Voting rights could expand to about 21,000 Washingtonians in community custody, with legislation coming to the Statehouse in 2020. (Scott Van Blarcom/Adobe Stock)
Voting rights could expand to about 21,000 Washingtonians in community custody, with legislation coming to the Statehouse in 2020. (Scott Van Blarcom/Adobe Stock)
November 1, 2019

SEATTLE – While many Washingtonians with felony convictions had their voting rights restored a decade ago, barriers – and confusion – remain. A bill in next year's legislative session aims to rectify that.

Democratic state Sen. Patty Kuderer of Bellevue wants to allow people in community custody – known as "on parole" in many states – to vote.
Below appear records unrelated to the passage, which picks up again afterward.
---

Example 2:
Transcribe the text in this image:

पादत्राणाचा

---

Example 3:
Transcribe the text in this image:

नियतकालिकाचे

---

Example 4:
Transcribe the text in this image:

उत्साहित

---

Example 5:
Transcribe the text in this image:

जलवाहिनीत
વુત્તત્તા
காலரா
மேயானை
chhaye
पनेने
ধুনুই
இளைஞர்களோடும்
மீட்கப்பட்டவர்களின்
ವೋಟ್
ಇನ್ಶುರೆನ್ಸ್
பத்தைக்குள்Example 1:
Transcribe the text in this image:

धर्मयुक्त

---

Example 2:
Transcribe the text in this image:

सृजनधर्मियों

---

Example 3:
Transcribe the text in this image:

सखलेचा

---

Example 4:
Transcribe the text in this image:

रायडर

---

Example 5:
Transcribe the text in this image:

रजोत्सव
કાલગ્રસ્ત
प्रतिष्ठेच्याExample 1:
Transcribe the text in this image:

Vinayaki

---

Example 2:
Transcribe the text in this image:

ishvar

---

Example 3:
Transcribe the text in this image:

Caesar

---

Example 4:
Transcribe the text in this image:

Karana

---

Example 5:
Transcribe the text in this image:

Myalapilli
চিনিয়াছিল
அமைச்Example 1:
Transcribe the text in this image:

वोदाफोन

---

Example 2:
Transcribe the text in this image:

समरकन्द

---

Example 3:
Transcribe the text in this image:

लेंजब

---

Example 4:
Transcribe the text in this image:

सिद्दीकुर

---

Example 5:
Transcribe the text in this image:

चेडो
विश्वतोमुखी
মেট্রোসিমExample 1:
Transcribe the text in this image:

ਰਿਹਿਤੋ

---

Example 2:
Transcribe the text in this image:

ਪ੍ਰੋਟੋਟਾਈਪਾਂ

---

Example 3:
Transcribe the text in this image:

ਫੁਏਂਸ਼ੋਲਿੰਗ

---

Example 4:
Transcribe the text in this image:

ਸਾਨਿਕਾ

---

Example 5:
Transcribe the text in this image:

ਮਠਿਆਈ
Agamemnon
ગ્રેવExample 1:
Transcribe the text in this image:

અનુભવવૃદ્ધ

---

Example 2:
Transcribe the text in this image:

The former prosecutor says punishment for breaking the law is supposed to deter crime.

"I don't think that taking away someone's right to vote fits the crime,” says Kuderer. “And I say that because there is absolutely no evidence whatsoever that taking away someone's right to vote has a deterrent effect on the commission of crime."
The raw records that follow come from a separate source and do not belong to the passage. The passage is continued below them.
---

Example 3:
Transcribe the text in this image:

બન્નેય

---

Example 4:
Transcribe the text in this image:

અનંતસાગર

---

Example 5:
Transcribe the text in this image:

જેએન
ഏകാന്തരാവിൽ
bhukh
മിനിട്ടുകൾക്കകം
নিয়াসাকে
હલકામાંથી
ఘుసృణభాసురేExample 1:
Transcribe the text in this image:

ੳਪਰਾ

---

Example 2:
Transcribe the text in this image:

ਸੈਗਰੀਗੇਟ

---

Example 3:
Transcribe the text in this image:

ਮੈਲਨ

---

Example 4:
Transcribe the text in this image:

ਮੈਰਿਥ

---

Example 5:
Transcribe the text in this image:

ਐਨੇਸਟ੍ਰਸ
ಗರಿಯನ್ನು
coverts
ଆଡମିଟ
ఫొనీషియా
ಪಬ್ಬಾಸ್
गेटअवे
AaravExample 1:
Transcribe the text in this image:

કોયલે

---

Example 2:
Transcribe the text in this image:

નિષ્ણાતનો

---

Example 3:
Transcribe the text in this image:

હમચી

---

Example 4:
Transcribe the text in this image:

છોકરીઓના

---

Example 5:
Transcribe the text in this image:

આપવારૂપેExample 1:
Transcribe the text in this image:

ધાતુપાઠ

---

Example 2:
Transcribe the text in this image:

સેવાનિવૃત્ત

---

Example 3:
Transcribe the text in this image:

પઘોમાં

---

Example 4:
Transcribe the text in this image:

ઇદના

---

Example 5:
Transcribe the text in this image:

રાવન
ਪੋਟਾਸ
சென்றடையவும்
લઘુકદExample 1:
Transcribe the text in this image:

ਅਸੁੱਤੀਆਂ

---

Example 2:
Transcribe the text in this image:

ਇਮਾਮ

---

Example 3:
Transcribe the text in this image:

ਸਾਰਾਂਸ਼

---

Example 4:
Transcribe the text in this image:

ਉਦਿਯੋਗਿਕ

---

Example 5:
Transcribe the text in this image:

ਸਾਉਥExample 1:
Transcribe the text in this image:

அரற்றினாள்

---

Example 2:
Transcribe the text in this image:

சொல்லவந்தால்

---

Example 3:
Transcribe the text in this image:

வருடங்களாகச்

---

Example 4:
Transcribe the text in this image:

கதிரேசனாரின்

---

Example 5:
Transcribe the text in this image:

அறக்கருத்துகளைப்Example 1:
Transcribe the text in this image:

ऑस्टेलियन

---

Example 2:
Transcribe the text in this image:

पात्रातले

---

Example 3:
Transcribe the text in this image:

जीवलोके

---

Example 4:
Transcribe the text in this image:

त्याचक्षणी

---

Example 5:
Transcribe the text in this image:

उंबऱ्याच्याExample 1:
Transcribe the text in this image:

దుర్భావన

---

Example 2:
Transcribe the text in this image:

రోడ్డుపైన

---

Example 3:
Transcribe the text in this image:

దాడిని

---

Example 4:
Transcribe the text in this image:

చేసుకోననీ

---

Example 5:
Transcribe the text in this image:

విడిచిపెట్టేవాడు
Kuderer notes restrictions on voting rights for people who have been in prison has its roots in Jim Crow – a set of laws enacted in the early 20th century to enforce racial segregation.

About 21,000 Washingtonians are in community custody, according to the state Department of Corrections.

Kuderer says she's spoken with many formerly incarcerated people who are unsure about their voting eligibility. She hopes the new bill can simplify the law in a number of ways.

The original bill passed a decade ago – restoring rights for people who were convicted of felonies – allows folks to register once they pay off their legal debts. But Kuderer believes a person's voting rights should not be connected to legal financial obligations.

"Tying your right to vote to repayment of those obligations is nothing more than a poll tax,” says Kuderer.

David Elliott, a spokesperson for the Secretary of State, told lawmakers as far as he knows, no one has had their voting rights taken away because of legal fees or fines.